Cardiovascular and respiratory variables were monitored with a Doppler ultrasound probeb placed directly on the globe of the eye, a reflectance pulse oximeterc placed on the hard palate for pulsatile O2 saturation of hemoglobin, and a sidestream microstream end-tidal CO2 analyzerd connected to the proximal end of the endotracheal tube. The capnograph used in this study was calibrated prior to experimentation by use of a calibration gas recommended by the manufacturer. Body temperature was monitored with an esophageal thermometer.c To provide direct arterial samples for blood gas tension analysis, an indwelling cathetere was inserted in the median artery and connected to an extension set and 3-way stopcock to allow anaerobic withdrawal of arterial blood samples. Briefly, with the seal in dorsal recumbency, a 5-cm cutaneous incision was made on the medial aspect of the radiocarpal joint, followed by blunt dissection to expose the median artery. The catheter was inserted in the arterial lumen for approximately 15 cm, glued in place, and connected to a transducer, allowing arterial blood pressure monitoringf between arterial blood sample collections. The seal was then returned to sternal recumbency. To achieve a range of values, ventilation was adjusted randomly to ETCO2 values in ranges from 30 to 40, 40 to 50, and 50 to 60 mm Hg. Concentrations of ETCO2 were stabilized within each target concentration for 5 minutes.

An arterial blood sample was withdrawn anaerobically at each ETCO2 concentration by use of a heparinized 1-mL syringe and analyzed immediately with a point-of-care analyzer.g Samples were temperature corrected to esophageal temperature at the time of collection according to human nomograms included with the blood gas analyzer. During the period that the arterial sample was withdrawn (approx 10 seconds), ETCO2 was recorded and the mean of these values calculated. This mean value was used for subsequent data analysis.

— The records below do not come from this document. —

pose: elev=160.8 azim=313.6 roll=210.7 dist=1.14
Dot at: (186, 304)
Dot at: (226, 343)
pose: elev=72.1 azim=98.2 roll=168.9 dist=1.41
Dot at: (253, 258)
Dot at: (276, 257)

Seals were euthanatized at the end of the procedure by IV administration of sodium pentobarbital. The experimental protocol required between 127 and 174 minutes. A necropsy, including histologic examination of tissue specimens, was performed on each seal to detect any disease process that could have affected results.

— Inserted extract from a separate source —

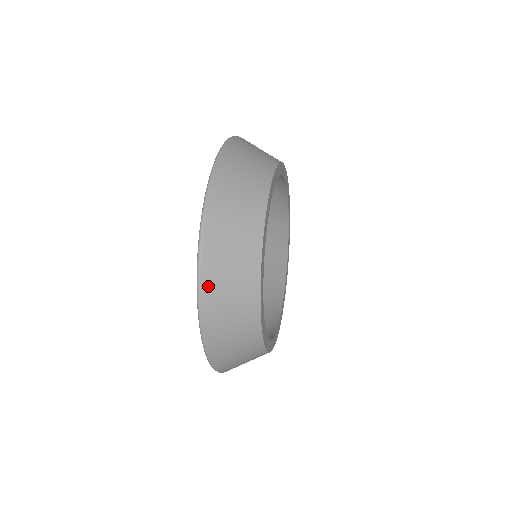
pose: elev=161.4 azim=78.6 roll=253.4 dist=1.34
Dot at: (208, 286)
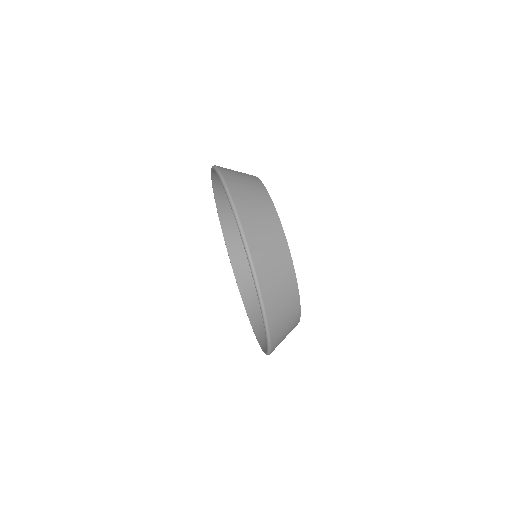
Dot at: (257, 259)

Statistical analysis—The correlation between ETCO2 measured by the capnograph and the corresponding PaCO2 was examined by linear regression analysis. A mixed multiple regression model with individual as a random factor was used to correlate the gradient between ETCO2 and PaCO2, body weight, arterial blood pressure, heart rate, and isoflurane setting. Data from paired samples were subjected to the Bland-Altman method for assessment of suitability of 2 methods of clinical measurement.20 For a new method to replace a gold-standard method, the limits of agreement must lie with-in an acceptable range, one that would not affect clinical decision-making. A modification of the original Bland-Altman method was used.21,22 In the original Bland-Altman method,20 bias is calculated as the gold-standard method results minus the new method results (ie, P(a-ET)CO2). In the present study, bias was calculated as the new method result minus the gold-standard method result (ie, P(ET-a)CO2).21,22 This provides a more intuitive method of presenting the bias, where an underestimation of the gold-standard method by the new method is presented as a negative value. In addition, a further technique described by Bland and Altman23 was used (regression analysis for nonuniform differences). This allows calculation of the limits of agreement when unequal variances exist at different levels of the independent variable.23,24 Effect of VR on P(ET-a)CO2 was examined graphically. Analyses were performed by use of software programs.h,i Values are reported as mean ± SD unless otherwise stated. Values of P < 0.05 were considered significant.

Results

Of the 25 paired samples (7 to 9 samples/seal), data from 24 paired samples were included in the subsequent analysis. The first sample of 1 seal was discarded because of technical difficulties with the arterial catheter. Including all remaining values (n = 24) in the analyses, a significant (P < 0.001) linear correlation (r = 0.94) was found between PaCO2 and ETCO2 (Figure 1). No significant association was observed between P(ET-a)CO2, body weight (P = 0.79), arterial blood pressure (P = 0.25), heart rate (P = 0.89), and isoflurane setting (P = 0.12). The bias and limits of agreement indicated an underestimation of PaCO2 by ETCO2 (mean bias, −4.01 mm Hg) with wide limits of agreement (−4.01 mm Hg ± 1.96 SD [−13.10 to 5.07 mm Hg]; Figure 2). Visual examination of the Bland-Altman plot revealed an increasing P(ET-a)CO2 as PCO2 increased. Therefore, data were analyzed by use of a second technique described by Bland and Altman23 (regression analysis for nonuniform differences) to account for a change in variances as the independent variable changes (Figure 3).

Figure 1—
Figure 1—

Scatterplot of PaCO2 (mm Hg) versus ETCO2 (mm Hg; n = 24) in 3 harp seals. Notice the best-fit linear trend line (bold line) and the line of equality for comparison (fine line). Values of ETCO2 below and above the line of equality overestimate and underestimate, respectively, the concomitantly measured values of PaCO2.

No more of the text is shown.